** GIVEN INFORMATION follows **

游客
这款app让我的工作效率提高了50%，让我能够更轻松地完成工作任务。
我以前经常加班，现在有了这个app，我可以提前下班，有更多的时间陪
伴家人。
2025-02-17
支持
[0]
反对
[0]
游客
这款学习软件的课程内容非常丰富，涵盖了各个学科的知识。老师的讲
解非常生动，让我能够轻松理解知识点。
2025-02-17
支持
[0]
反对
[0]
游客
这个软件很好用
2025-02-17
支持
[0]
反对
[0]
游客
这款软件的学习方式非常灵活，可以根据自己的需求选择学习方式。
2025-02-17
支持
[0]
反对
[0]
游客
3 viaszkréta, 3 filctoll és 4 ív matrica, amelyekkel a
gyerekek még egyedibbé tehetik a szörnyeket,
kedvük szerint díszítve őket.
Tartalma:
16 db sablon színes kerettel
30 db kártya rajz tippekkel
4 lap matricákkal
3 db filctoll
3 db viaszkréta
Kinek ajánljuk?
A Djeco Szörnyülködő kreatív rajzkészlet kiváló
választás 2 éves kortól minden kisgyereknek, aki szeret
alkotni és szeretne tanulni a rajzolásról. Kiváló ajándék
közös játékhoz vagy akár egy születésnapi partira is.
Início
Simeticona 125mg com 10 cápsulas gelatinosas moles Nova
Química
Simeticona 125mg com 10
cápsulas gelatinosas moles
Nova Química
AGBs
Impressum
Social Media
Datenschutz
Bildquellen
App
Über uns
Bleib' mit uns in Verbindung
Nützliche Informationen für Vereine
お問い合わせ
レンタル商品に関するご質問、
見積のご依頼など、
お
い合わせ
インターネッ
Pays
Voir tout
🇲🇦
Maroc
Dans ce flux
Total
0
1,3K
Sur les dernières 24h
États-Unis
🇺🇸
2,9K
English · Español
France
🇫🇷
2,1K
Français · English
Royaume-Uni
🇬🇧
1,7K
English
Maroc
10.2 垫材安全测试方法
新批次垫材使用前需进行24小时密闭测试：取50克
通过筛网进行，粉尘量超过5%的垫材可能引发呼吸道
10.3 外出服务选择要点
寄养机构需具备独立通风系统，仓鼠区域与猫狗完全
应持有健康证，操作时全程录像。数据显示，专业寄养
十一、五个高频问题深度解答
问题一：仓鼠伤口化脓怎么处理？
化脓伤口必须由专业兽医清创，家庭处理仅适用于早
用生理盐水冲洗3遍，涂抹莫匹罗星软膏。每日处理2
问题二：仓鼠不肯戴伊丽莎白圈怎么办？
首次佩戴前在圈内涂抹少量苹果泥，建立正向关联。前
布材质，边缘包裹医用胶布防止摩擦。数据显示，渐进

** End of GIVEN INFORMATION **

WORK REQUEST> Write the material out once more so that every line matches the original.

FINISHED EXERCISE>
游客
这款app让我的工作效率提高了50%，让我能够更轻松地完成工作任务。
我以前经常加班，现在有了这个app，我可以提前下班，有更多的时间陪
伴家人。
2025-02-17
支持
[0]
反对
[0]
游客
这款学习软件的课程内容非常丰富，涵盖了各个学科的知识。老师的讲
解非常生动，让我能够轻松理解知识点。
2025-02-17
支持
[0]
反对
[0]
游客
这个软件很好用
2025-02-17
支持
[0]
反对
[0]
游客
这款软件的学习方式非常灵活，可以根据自己的需求选择学习方式。
2025-02-17
支持
[0]
反对
[0]
游客
3 viaszkréta, 3 filctoll és 4 ív matrica, amelyekkel a
gyerekek még egyedibbé tehetik a szörnyeket,
kedvük szerint díszítve őket.
Tartalma:
16 db sablon színes kerettel
30 db kártya rajz tippekkel
4 lap matricákkal
3 db filctoll
3 db viaszkréta
Kinek ajánljuk?
A Djeco Szörnyülködő kreatív rajzkészlet kiváló
választás 2 éves kortól minden kisgyereknek, aki szeret
alkotni és szeretne tanulni a rajzolásról. Kiváló ajándék
közös játékhoz vagy akár egy születésnapi partira is.
Início
Simeticona 125mg com 10 cápsulas gelatinosas moles Nova
Química
Simeticona 125mg com 10
cápsulas gelatinosas moles
Nova Química
AGBs
Impressum
Social Media
Datenschutz
Bildquellen
App
Über uns
Bleib' mit uns in Verbindung
Nützliche Informationen für Vereine
お問い合わせ
レンタル商品に関するご質問、
見積のご依頼など、
お
い合わせ
インターネッ
Pays
Voir tout
🇲🇦
Maroc
Dans ce flux
Total
0
1,3K
Sur les dernières 24h
États-Unis
🇺🇸
2,9K
English · Español
France
🇫🇷
2,1K
Français · English
Royaume-Uni
🇬🇧
1,7K
English
Maroc
10.2 垫材安全测试方法
新批次垫材使用前需进行24小时密闭测试：取50克
通过筛网进行，粉尘量超过5%的垫材可能引发呼吸道
10.3 外出服务选择要点
寄养机构需具备独立通风系统，仓鼠区域与猫狗完全
应持有健康证，操作时全程录像。数据显示，专业寄养
十一、五个高频问题深度解答
问题一：仓鼠伤口化脓怎么处理？
化脓伤口必须由专业兽医清创，家庭处理仅适用于早
用生理盐水冲洗3遍，涂抹莫匹罗星软膏。每日处理2
问题二：仓鼠不肯戴伊丽莎白圈怎么办？
首次佩戴前在圈内涂抹少量苹果泥，建立正向关联。前
布材质，边缘包裹医用胶布防止摩擦。数据显示，渐进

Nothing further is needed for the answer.